でも、自分が病気なんだってことは自覚しておいてね。」

早々と話を進めていく先生。

「今は初期症状の指の痙攣とかしか出てないけど、
これから記憶障害っていうのが出始めると思うから
頭にだけ一応、入れておいてね。」

病気の説明なんかされても理解はできなくて、

「記憶障害ってどんなことが起きるんですか?」

今の記憶が無くなっちゃうなんて言わないで。
お願いだから。
そんな思いは見事に打ち砕かれた。

「今、覚えられていることを徐々に忘れていっちゃったり、
症状が進めば、直前までにやっていたことまで忘れてしまう。
って感じかな。」

そんなの困るよ。
なんで私なんだろう。
神様は不公平だ。
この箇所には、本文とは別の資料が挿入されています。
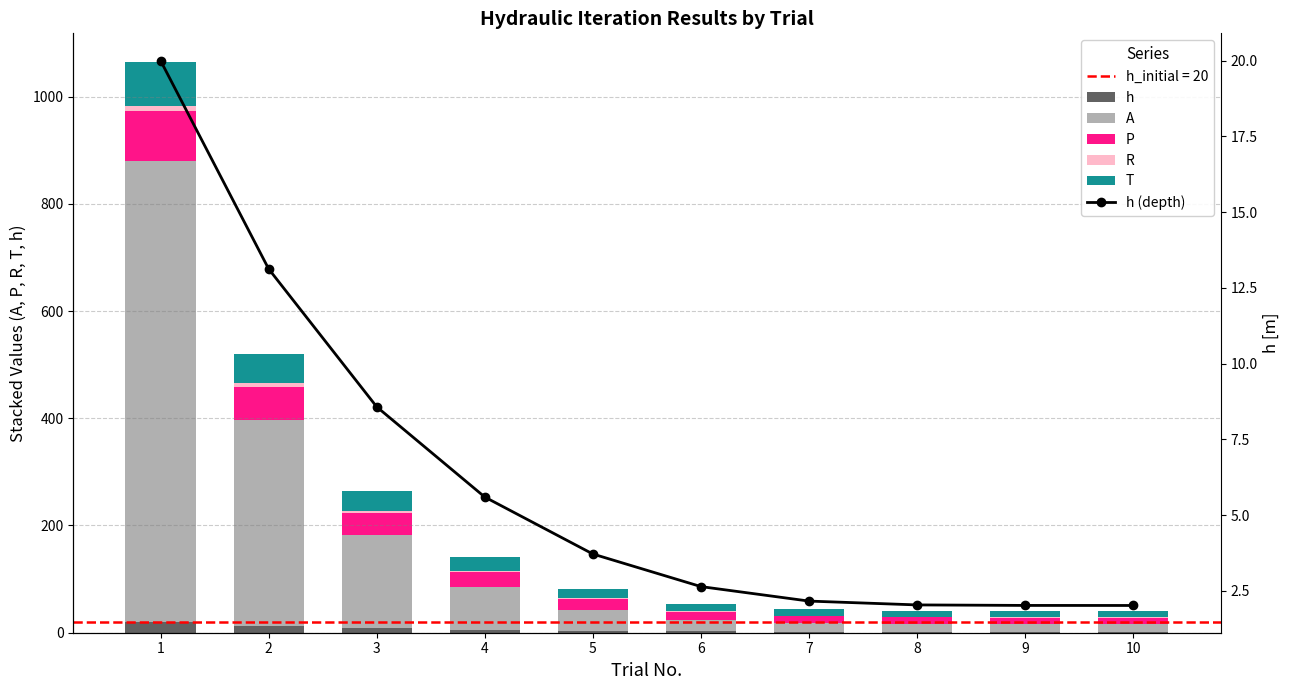

Between 10 and 1, which is larger?

1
なんてことも思った。

「でも、年々の進行状態を見ていると、
予想生存率を上回ることが多いから、あくまでも予想だと思ってて、ね?」

そんなこと言われても分からないよ。
予想でもみんなより早く死んじゃうんでしょ?
信じられるわけないじゃん。

「今日、伝えることはこれくらいかな。
また後日、なんかあったら病院のほうに連絡してね。」

「はい。」

最後はなんとなく返事しただけだった。

「ありがとうございました。」


とりあえず、学校に行こう。
遅刻してでも今は行きたいから。
そんなことを思いながら、学校までの道を歩く。